Processo 3110.0471-2001
Leia a íntegra da decisão
Processo: 311004712001
Origem: 1 ª Vara do Trabalho de Guarulhos/SP
Reclamante(s): Clemair Ribeiro
Reclamada(s): Loja Vounalú Ltda – ME
Juiz(a) Prolator(a): Flávio Antônio Camargo de Laet
Indexação: vínculo empregatício; anotação CTPS; reintegração; saldo salarial; aviso prévio; 13º salários, férias; terço constitucional, FGTS; multa de 40% do FGTS; multa do art. 467; multa do art. 477; horas extras; seguro desemprego; honorários advocatícios, inépcia
Data de Prolação 21/02/2002
TERMO DE AUDIÊNCIA
Processo n.º 471/01
Aos vinte e um (21) dias do mês de fevereiro do ano dois mil e dois, às 16:40 horas, na sala de audiências desta Egrégia Vara do Trabalho, sob a presidência do MMº Juiz do Trabalho, Exmo. Sr. Dr. FLÁVIO ANTONIO CAMARGO DE LAET, foram, por ordem do MMº Juiz, apregoados os litigantes:
RECLAMANTE: Clemair Ribeiro
RECLAMADA: Loja Vounalú Ltda – ME
Ausentes as partes.
Prejudicada a nova tentativa de conciliação.

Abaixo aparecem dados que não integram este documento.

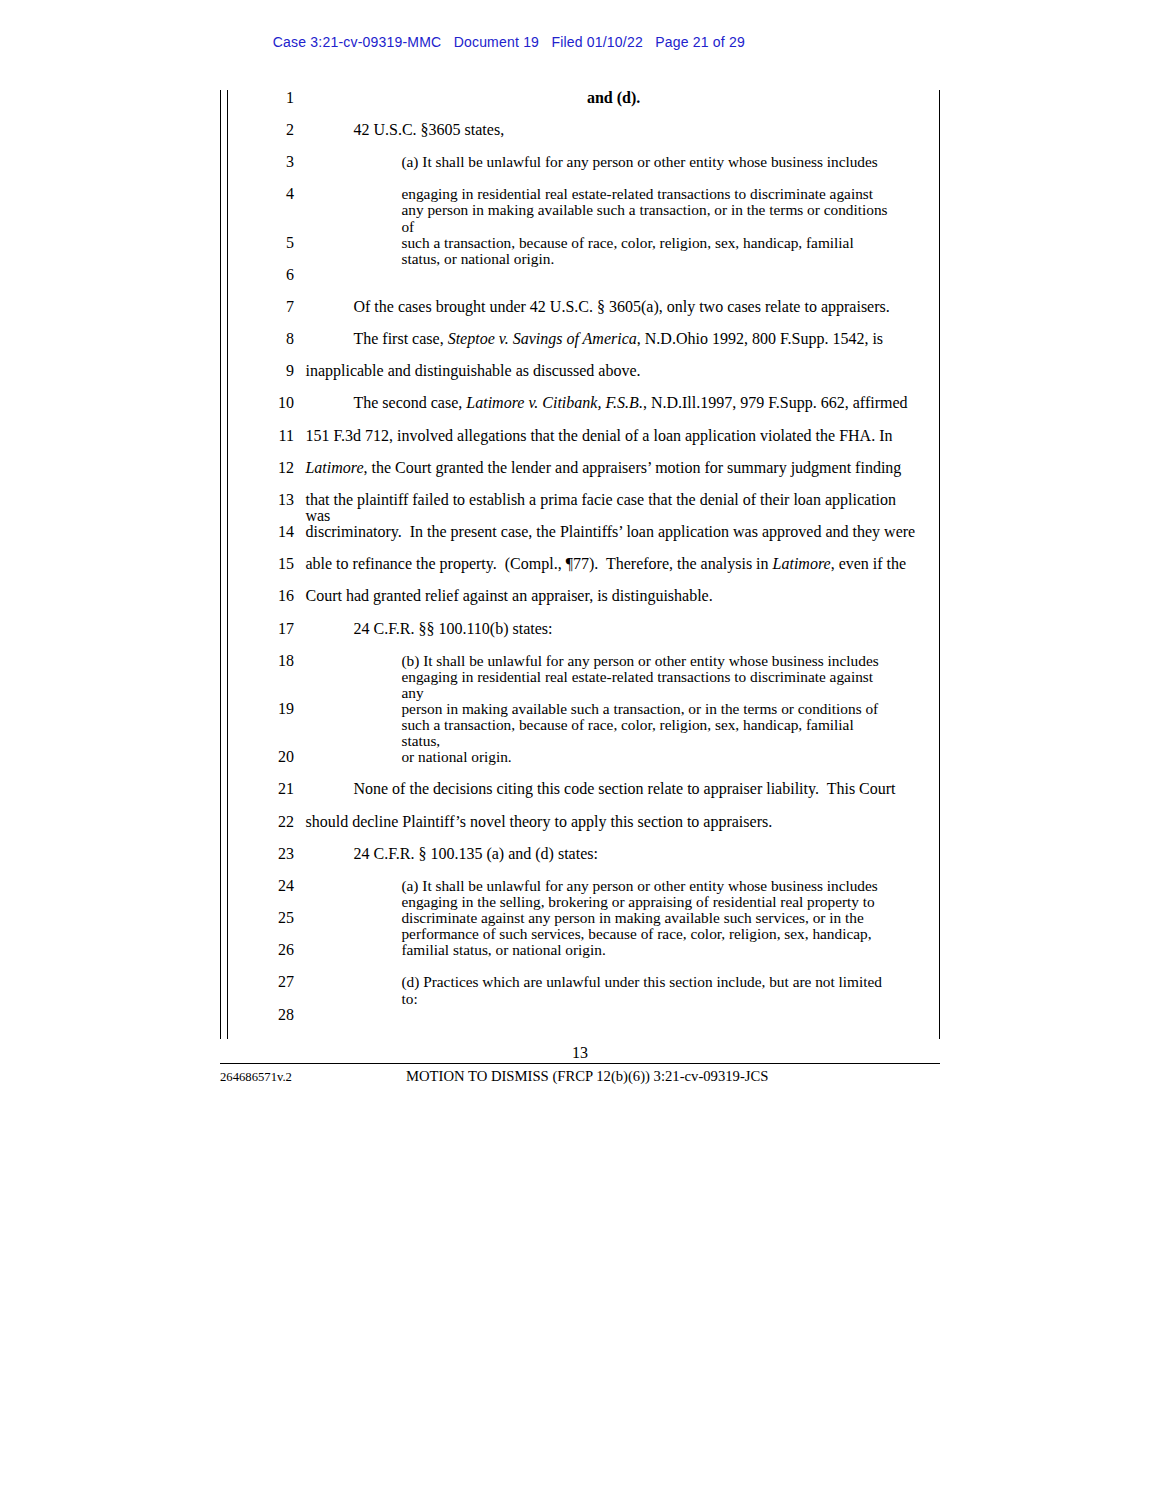Case 3:21-cv-09319-MMC Document 19 Filed 01/10/22 Page 21 of 29
| 1 | and (d). |
| 2 | 42 U.S.C. §3605 states, |
| 3 | (a) It shall be unlawful for any person or other entity whose business includes |
| 4 | engaging in residential real estate-related transactions to discriminate against any person in making available such a transaction, or in the terms or conditions of |
| 5 | such a transaction, because of race, color, religion, sex, handicap, familial status, or national origin. |
| 6 | |
| 7 | Of the cases brought under 42 U.S.C. § 3605(a), only two cases relate to appraisers. |
| 8 | The first case, Steptoe v. Savings of America , N.D.Ohio 1992, 800 F.Supp. 1542, is |
| 9 | inapplicable and distinguishable as discussed above. |
| 10 | The second case, Latimore v. Citibank, F.S.B. , N.D.Ill.1997, 979 F.Supp. 662, affirmed |
| 11 | 151 F.3d 712, involved allegations that the denial of a loan application violated the FHA. In |
| 12 | Latimore , the Court granted the lender and appraisers’ motion for summary judgment finding |
| 13 | that the plaintiff failed to establish a prima facie case that the denial of their loan application was |
| 14 | discriminatory. In the present case, the Plaintiffs’ loan application was approved and they were |
| 15 | able to refinance the property. (Compl., ¶77). Therefore, the analysis in Latimore , even if the |
| 16 | Court had granted relief against an appraiser, is distinguishable. |
| 17 | 24 C.F.R. §§ 100.110(b) states: |
| 18 | (b) It shall be unlawful for any person or other entity whose business includes engaging in residential real estate-related transactions to discriminate against any |
| 19 | person in making available such a transaction, or in the terms or conditions of such a transaction, because of race, color, religion, sex, handicap, familial status, |
| 20 | or national origin. |
| 21 | None of the decisions citing this code section relate to appraiser liability. This Court |
| 22 | should decline Plaintiff’s novel theory to apply this section to appraisers. |
| 23 | 24 C.F.R. § 100.135 (a) and (d) states: |
| 24 | (a) It shall be unlawful for any person or other entity whose business includes engaging in the selling, brokering or appraising of residential real property to |
| 25 | discriminate against any person in making available such services, or in the performance of such services, because of race, color, religion, sex, handicap, |
| 26 | familial status, or national origin. |
| 27 | (d) Practices which are unlawful under this section include, but are not limited to: |
| 28 | |
13
264686571v.2
MOTION TO DISMISS (FRCP 12(b)(6)) 3:21-cv-09319-JCS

Submetido o processo a julgamento, passou o Juízo proferir a seguinte
S E N T E N Ç A
CLEMAIR RIBEIRO, qualificado(a) nos autos, ajuizou a presente reclamatória trabalhista em face de LOJA VOUNALÚ LTDA – ME, também qualificado(a), afirmando ter sido admitido(a) em 09/08/99, para exercer as funções de balconista, percebendo como último salário a quantia de R$280,00, desligando-se em 13/01/2001. Postulou o reconhecimento de vínculo empregatício e a respectiva anotação do contrato de trabalho em sua CTPS, reintegração com salários vencidos e vincendos; saldo salarial, aviso prévio, 13º salários, férias acrescidas do terço constitucional, FGTS acrescido da multa de 40%, multa do art. 467, Multa do § 8º do art. 477, horas extras e reflexos, seguro desemprego, e honorários advocatícios. Em decorrência do não pagamento das verbas a que tinha direito, do despedimento injusto e de todos os demais fatos narrados em inicial, pleiteou as verbas supramencionadas atribuindo à causa o valor de R$10.000,00. Inicial acompanhada de procuração e documentos.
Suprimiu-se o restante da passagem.